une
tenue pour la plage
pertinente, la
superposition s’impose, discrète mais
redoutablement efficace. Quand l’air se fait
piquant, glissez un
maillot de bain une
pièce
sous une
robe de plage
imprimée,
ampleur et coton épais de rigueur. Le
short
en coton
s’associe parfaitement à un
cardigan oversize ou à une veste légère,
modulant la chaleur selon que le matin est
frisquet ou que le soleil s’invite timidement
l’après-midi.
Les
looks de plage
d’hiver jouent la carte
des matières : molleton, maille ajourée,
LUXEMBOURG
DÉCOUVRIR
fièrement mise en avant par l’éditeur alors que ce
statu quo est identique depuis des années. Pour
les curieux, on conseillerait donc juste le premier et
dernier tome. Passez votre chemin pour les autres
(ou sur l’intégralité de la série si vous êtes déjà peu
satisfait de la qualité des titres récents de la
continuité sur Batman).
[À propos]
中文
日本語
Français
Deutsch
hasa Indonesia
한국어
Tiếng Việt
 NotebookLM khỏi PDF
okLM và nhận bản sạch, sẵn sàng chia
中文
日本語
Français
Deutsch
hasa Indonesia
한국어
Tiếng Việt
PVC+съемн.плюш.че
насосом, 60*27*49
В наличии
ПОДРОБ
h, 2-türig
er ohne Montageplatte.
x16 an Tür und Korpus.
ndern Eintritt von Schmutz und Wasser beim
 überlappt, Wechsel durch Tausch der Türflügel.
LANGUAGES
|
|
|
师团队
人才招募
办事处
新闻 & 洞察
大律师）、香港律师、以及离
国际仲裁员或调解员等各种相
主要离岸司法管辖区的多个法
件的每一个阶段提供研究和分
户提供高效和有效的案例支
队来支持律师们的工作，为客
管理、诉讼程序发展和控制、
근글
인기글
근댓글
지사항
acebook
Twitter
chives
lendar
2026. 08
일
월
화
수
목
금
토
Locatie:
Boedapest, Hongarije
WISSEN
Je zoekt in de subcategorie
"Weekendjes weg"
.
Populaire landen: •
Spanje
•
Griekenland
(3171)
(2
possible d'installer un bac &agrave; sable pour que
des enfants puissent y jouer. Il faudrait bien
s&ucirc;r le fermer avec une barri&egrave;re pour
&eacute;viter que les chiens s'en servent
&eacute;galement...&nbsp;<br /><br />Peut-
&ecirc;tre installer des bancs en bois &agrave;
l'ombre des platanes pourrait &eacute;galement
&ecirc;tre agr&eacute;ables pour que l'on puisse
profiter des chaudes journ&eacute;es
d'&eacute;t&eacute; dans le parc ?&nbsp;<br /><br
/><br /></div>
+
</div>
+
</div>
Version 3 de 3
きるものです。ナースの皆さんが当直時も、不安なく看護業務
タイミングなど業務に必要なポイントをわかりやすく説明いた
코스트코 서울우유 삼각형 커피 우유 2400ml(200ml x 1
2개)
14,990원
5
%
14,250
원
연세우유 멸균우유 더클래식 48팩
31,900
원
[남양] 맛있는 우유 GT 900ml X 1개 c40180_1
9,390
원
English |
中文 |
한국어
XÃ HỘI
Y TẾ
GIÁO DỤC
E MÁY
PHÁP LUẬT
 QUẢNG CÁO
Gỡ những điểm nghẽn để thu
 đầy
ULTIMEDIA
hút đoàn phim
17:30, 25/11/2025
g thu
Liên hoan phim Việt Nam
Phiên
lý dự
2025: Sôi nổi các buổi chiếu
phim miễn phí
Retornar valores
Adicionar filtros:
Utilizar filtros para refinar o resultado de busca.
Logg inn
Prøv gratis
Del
***
THE PROBLEM =>
Recast the lines from the beginning of the rows through the line containing "ndern Eintritt von Schmutz und Wasser beim", both included, as a Markdown table with the columns No. and Line, numbering each line and leaving out blank lines.

COMPLETED EXERCISE =>
| No. | Line |
|---|---|
| 1 | une |
| 2 | tenue pour la plage |
| 3 | pertinente, la |
| 4 | superposition s’impose, discrète mais |
| 5 | redoutablement efficace. Quand l’air se fait |
| 6 | piquant, glissez un |
| 7 | maillot de bain une |
| 8 | pièce |
| 9 | sous une |
| 10 | robe de plage |
| 11 | imprimée, |
| 12 | ampleur et coton épais de rigueur. Le |
| 13 | short |
| 14 | en coton |
| 15 | s’associe parfaitement à un |
| 16 | cardigan oversize ou à une veste légère, |
| 17 | modulant la chaleur selon que le matin est |
| 18 | frisquet ou que le soleil s’invite timidement |
| 19 | l’après-midi. |
| 20 | Les |
| 21 | looks de plage |
| 22 | d’hiver jouent la carte |
| 23 | des matières : molleton, maille ajourée, |
| 24 | LUXEMBOURG |
| 25 | DÉCOUVRIR |
| 26 | fièrement mise en avant par l’éditeur alors que ce |
| 27 | statu quo est identique depuis des années. Pour |
| 28 | les curieux, on conseillerait donc juste le premier et |
| 29 | dernier tome. Passez votre chemin pour les autres |
| 30 | (ou sur l’intégralité de la série si vous êtes déjà peu |
| 31 | satisfait de la qualité des titres récents de la |
| 32 | continuité sur Batman). |
| 33 | [À propos] |
| 34 | 中文 |
| 35 | 日本語 |
| 36 | Français |
| 37 | Deutsch |
| 38 | hasa Indonesia |
| 39 | 한국어 |
| 40 | Tiếng Việt |
| 41 |  NotebookLM khỏi PDF |
| 42 | okLM và nhận bản sạch, sẵn sàng chia |
| 43 | 中文 |
| 44 | 日本語 |
| 45 | Français |
| 46 | Deutsch |
| 47 | hasa Indonesia |
| 48 | 한국어 |
| 49 | Tiếng Việt |
| 50 | PVC+съемн.плюш.че |
| 51 | насосом, 60*27*49 |
| 52 | В наличии |
| 53 | ПОДРОБ |
| 54 | h, 2-türig |
| 55 | er ohne Montageplatte. |
| 56 | x16 an Tür und Korpus. |
| 57 | ndern Eintritt von Schmutz und Wasser beim |